Document extract: Begin

AS RECOUNTED HERE, being a vegan in the USA was as easy as pie (as they say out here). Bali, however, turned out to be a different story.
The start of our stay was in Kuta, where Australians arrive en masse to get drunk and bake their brains on the beach. There seemed to be more places to eat in the streets of just one part of Kuta than in the whole of Auckland, but getting vegetarian or vegan food was something of a hassle. The language barrier made it tough to get the point across, particularly when I was trying to explain the finer intricacies of my dietary requirements.
Quite a few of the restaurant staff understood “vegetarian” but when I followed this up with “no egg” or “no fish sauce”, more often than not, I was rewarded with a blank stare. Nasi goreng (fried rice) or mee goreng (fried noodles) are ubiquitous as scooters, and the rest of Bali for that matter but I had to work a lot harder than I’d expected to get the vegan versions. Of course, occasionally, I’d request no egg only to get plenty of the yellow and white stuff mixed into my meal. And there’s no easy way to tell if there’s a dash or three of fish sauce mixed in as well. So to a large degree, you have to operate under a “hope for the best” mentality.
It didn’t take me long to figure out some of the words on product ingredient lists, so identifying milk and egg was easy. The problem is that almost everything has milk and egg in it – the bread, the sweets, heck even some of the soymilk had cow milk in it but at least I could steer clear of it. It was much easier for Sarah, my traveling companion, to get by because she’s a part-vegan (i.e. a vegetarian).

Document extract: End
Listed entries: Begin

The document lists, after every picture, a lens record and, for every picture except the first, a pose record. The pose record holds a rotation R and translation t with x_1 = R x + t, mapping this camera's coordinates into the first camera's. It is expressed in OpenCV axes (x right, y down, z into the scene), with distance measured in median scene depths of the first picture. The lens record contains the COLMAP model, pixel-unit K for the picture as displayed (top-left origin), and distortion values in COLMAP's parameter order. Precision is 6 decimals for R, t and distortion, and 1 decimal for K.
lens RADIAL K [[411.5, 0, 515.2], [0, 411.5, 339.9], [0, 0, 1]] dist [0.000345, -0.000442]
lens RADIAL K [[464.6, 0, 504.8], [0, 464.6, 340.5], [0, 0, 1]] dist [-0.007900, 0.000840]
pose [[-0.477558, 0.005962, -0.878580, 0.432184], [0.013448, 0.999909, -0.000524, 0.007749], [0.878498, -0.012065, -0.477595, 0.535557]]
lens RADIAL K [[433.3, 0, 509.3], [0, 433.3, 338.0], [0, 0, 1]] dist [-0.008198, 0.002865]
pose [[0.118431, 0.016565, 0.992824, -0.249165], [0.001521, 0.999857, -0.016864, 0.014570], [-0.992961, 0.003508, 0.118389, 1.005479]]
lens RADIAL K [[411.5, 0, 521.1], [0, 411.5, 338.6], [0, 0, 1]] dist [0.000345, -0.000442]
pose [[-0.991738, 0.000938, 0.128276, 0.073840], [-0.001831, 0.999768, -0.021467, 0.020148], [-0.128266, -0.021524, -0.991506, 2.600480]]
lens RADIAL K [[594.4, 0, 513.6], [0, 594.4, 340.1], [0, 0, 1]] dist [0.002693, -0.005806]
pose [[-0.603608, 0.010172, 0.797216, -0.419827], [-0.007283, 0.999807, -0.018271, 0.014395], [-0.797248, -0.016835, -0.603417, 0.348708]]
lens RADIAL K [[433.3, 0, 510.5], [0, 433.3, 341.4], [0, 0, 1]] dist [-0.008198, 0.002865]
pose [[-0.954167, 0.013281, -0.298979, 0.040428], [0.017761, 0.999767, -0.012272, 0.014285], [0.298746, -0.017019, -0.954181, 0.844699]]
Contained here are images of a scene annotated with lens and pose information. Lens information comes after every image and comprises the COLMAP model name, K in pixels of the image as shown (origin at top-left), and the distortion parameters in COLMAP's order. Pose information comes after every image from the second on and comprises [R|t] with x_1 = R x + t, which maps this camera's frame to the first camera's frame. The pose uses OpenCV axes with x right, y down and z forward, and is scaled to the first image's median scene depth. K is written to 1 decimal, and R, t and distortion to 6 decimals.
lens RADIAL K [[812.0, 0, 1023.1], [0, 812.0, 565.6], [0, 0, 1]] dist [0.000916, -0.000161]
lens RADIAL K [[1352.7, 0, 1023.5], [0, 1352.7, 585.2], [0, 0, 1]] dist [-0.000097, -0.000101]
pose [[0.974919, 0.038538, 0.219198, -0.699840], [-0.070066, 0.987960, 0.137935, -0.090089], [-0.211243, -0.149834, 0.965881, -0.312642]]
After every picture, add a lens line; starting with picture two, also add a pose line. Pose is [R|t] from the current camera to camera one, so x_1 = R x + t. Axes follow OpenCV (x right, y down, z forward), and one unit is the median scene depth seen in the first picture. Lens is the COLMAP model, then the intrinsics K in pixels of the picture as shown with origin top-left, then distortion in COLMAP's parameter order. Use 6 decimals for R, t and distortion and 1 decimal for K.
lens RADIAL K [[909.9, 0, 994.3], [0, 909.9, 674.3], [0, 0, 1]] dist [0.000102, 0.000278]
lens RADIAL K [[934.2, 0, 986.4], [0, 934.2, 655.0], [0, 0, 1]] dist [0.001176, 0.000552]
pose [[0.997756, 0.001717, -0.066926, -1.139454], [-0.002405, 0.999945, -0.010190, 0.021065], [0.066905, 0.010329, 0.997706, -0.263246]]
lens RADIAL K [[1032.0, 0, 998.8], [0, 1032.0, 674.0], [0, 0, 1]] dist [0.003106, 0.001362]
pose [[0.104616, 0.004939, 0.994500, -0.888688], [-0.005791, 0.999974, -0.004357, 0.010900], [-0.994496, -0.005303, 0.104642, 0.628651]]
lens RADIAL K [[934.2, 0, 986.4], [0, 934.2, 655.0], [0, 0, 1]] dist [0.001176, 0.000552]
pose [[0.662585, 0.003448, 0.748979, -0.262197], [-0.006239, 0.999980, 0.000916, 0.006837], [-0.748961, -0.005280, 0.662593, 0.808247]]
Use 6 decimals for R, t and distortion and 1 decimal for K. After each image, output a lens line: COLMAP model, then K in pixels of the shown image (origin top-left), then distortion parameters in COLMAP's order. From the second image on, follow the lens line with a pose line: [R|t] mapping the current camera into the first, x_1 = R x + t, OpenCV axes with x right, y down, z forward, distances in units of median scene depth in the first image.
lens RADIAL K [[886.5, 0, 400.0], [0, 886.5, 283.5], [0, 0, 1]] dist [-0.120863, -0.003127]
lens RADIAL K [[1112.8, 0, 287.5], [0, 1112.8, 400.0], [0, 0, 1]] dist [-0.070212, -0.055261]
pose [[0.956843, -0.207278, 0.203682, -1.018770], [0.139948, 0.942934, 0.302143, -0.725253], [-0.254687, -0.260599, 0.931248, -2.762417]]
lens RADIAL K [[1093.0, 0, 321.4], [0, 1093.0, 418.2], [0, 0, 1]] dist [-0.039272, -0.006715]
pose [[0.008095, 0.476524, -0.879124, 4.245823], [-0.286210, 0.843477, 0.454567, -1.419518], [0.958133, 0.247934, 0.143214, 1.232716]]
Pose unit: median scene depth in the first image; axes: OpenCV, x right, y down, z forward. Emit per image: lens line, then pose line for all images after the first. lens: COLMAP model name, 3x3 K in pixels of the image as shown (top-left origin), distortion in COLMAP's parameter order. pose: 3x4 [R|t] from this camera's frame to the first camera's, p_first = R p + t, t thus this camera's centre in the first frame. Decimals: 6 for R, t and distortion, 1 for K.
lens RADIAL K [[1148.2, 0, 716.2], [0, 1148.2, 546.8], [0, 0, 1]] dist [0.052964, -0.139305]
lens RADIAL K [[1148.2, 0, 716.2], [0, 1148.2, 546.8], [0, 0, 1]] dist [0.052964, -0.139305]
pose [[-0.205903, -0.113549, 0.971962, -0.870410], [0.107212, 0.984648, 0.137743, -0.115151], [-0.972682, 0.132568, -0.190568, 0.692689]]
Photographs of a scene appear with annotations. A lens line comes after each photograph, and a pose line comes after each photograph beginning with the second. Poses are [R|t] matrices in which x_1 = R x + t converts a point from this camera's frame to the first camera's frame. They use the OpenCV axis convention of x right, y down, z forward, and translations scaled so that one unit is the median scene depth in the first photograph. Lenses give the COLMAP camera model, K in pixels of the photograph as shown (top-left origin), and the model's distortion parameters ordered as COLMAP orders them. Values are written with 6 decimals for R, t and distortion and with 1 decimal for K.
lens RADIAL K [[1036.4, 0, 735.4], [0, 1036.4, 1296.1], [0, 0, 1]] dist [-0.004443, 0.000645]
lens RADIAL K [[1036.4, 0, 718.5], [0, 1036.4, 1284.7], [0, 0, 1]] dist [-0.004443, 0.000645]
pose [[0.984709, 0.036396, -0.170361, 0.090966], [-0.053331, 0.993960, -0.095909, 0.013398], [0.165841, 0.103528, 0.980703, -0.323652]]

Listed entries: End

* [Problems to work on]:
1: Retype the Bali travel account, beginning at the words "It didn’t take" and stopping after "(i.e. a vegetarian).".
2: Extend the Bali travel account by writing on from its last sentence.
The items come from a different source than the Bali travel account.

* [Your written answers]:
1:
It didn’t take me long to figure out some of the words on product ingredient lists, so identifying milk and egg was easy. The problem is that almost everything has milk and egg in it – the bread, the sweets, heck even some of the soymilk had cow milk in it but at least I could steer clear of it. It was much easier for Sarah, my traveling companion, to get by because she’s a part-vegan (i.e. a vegetarian).

2:
All in all, the restaurant food was pretty darn good. Sure, the fried stuff fried with fried stuff and covered in fried stuff isn’t the healthiest option ever but when you can eat out for two for less than US$3, it’s hard to complain. What did baffle us was the lack of vegetables. We’d expected Bali to be a jungle island with fruit literally falling off the trees and veggies growing across the footpath. After being presented with a few “vegetable” dishes that had two slivers of carrot, a few leaves of cabbage and a little roll of spring onion, We were wondering if the locals were just vegetable averse – things were better in Ubud, with more veggies on offer in the meals, more fruit in the streets, vegan ice cream and even kombucha for sale in a few stores.
Freshly blended juices were available everywhere in Bali. From street stands to restaurants, the locals are happy to drop whatever fruit you like into a blender with some ice and serve up a chilly, healthy beverage. You need to remember to say “no sugar and no milk”, or they’ll ladle in enough sugar to stun a Roman legion. Once we figured that out, we had fresh mango juice most everyday.
One thing they had heaps of in Bali was tofu and tempeh. Tofu is called tahu out here, and I ate a great deal of it, more than I should have given that I generally try to keep my soy intake to a minimum. But we discovered that some of the humblest little warungs served amazing take away food for not much money at all. A warung is the equivalent of a trattoria or small restaurant in Bali. The warung “packets” (rice and assorted delicious stuff, wrapped up to go in brown paper packets, and closed up with staples) usually had a lot of tofu and tempeh, slathered in hot red sauce.
At 30,000 rupiah ($3) for two packets, I’d get stuck into these meals at least twice a day, developing a fearsome addiction to the red sauce in the process. All the protein from the tofu and tempeh meant that I was able to make good progress with my workouts but the little voice in the back of my head kept going on about the soy overload. Luckily, it didn’t seem to have any adverse effects in the month or so we were in Bali.
One of the great regrets in my life was the little masakan padang (Indonesian street food) stand on the corner at the end of the driveway of the place we stayed at in Kuta.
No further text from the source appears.